The Irony of Automotive Safety


Everyone is interested in automotive safety. Being in a serious wreck or even having a close call can really change you. The same can be said for anyone who’s had a loved one seriously hurt or killed in a crash. A person might think that there can’t be too many safety innovations packed into a vehicle.

While this is an understandable reaction, there is an irony inherent in the pursuit of greater automotive safety. Sometimes, innovations actually create some unintended consequences. Introducing a new safety measure that has dangerous side effects is not done intentionally, but it has happened.

Is Automotive Safety a Double-edged Sword

What happens after engineers and the public become aware of the new unintentional risks created by an automotive safety technology? More “innovations” are developed. This adds to the complexity and cost of each new car.

The big question is: By loading cars up with an increasing amount of safety equipment, are we really protecting people any better?

Automotive Safety And Airbags

Airbags instantly inflate, creating a soft layer between people and the things that could injure them. Sounds great, but in practice airbags can be a huge hazard.

The most obvious and horrifying example is the Takata scandal. Thanks to poor design, the airbag inflators can explode into a shower of shrapnel. This sends numerous sharp pieces of metal straight into the occupants of the vehicle. It literally is a betrayal of everything an airbag is supposed to do.

In one of the fatal Takata airbag cases, first responders thought a woman had been slashed violently by an attacker wielding a knife. There are still millions of vehicles that need new inflators. Countless people are put at risk every day.

In fact, many new cars and trucks are still being built with defective airbag inflators. These new vehicles will be recalled at a later date to be repaired. Why? The airbag industry cannot produce enough “safe” inflators. There are simply too many old and new cars loaded with defective airbags. Talk about unintended consequences…

Even before the Takata incident, quite a few people had been injured by airbags. For example, front passengers resting their heads against the side window have been hurt when the curtain airbags deployed. Honda has created airbags that don’t inflate completely if a person is in the airbag pathway. Other automakers have not yet addressed this risk.

Is Stronger Steel Always Safer?

It used to be that rolling a car over came with an even bigger, scarier risk: the roof could literally collapse and crush you. To address these weaknesses, automakers have been using high-strength steel in the roof structure.

The material not only is stronger, it is thinner and lighter. It sounds like the ideal solution, but high-strength steel has caused a new problem.

Firefighters want to use smaller and lighter tools. These tools are easier to maneuver when dealing with a messy crash aftermath. The increased usage of high strength steel, added to the use of more layers of materials in general, make cutting through the various parts of a car much harder. This means choosing between using bigger, heavier tools, or paying a large sum for smaller, lighter ones that can still do the job.

Fire departments and other agencies that aren’t well-funded might find the cost too steep.

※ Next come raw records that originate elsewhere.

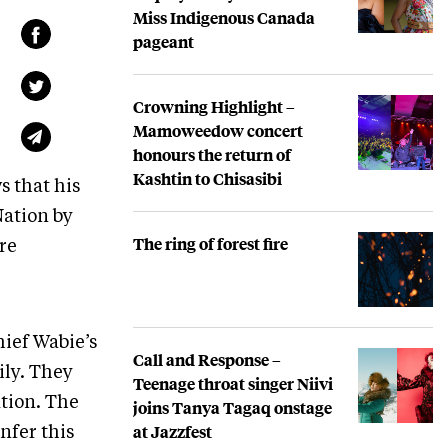
Miss Indigenous Canada
pageant
Crowning Highlight –
Mamoweedow concert
honours the return of
Kashtin to Chisasibi
s that his
Nation by
The ring of forest fire
re
ief Wabie’s
Call and Response –
ily. They
Teenage throat singer Niivi
ation. The
joins Tanya Tagaq onstage
at Jazzfest
nfer this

Anyone who gets into an accident in those areas is put at risk. A slower rescue could be the difference between life and death in some situations.

That’s not all that first responders have to navigate with new automotive safety technologies. They must also take into account seatbelt pre-tensioners and airbag inflators, which can both go off like tiny bombs if cut into. Rescuers are constantly lagging behind the technology. It’s a constant effort to learn ways to safely cut into cars and extricate crash victims after the fact.

The Problem of Visibility

Does it ever seem like drivers are unable to see out of their vehicles when backing out of a parking stall or driveway? It’s definitely a problem, and one that’s been fueled by concerns about roof and door strength. Newer vehicles have thicker roof pillars, which also accommodate curtain airbags. The inclusion of impact beams, plus tougher pedestrian safety standards, mean the beltline, or the line that goes from the end of the hood to the trunk, has been markedly raised.


The result of these safety changes has been less visibility for the driver. After all, thick roof pillars are excellent at keeping you from seeing a small car, cyclist or pedestrian that’s approaching. A driver might reverse or change lanes thinking the coast is clear. With the higher beltline, it’s more difficult to see lower vehicles.

One of the big answers to this problem has been the charge toward mandating rearview cameras. All new cars in the United States must have a rearview camera standard by May of 2018. Was such an innovation necessary back when vehicles had skinny roof pillars and expansive windows? Not really.

Ironically, there’s a problem with rearview cameras: the lens can be obscured by water, dirt, ice, etc. If the driver can’t see anything through the video feed, the technology is momentarily useless. Ford has been working on a new lens coating that will keep the view clear under all conditions.

Are We Really Better Off?

You really have to stop and think about the irony of the situation. If we are creating new dangers that we must protect ourselves from, are we really making vehicles any safer?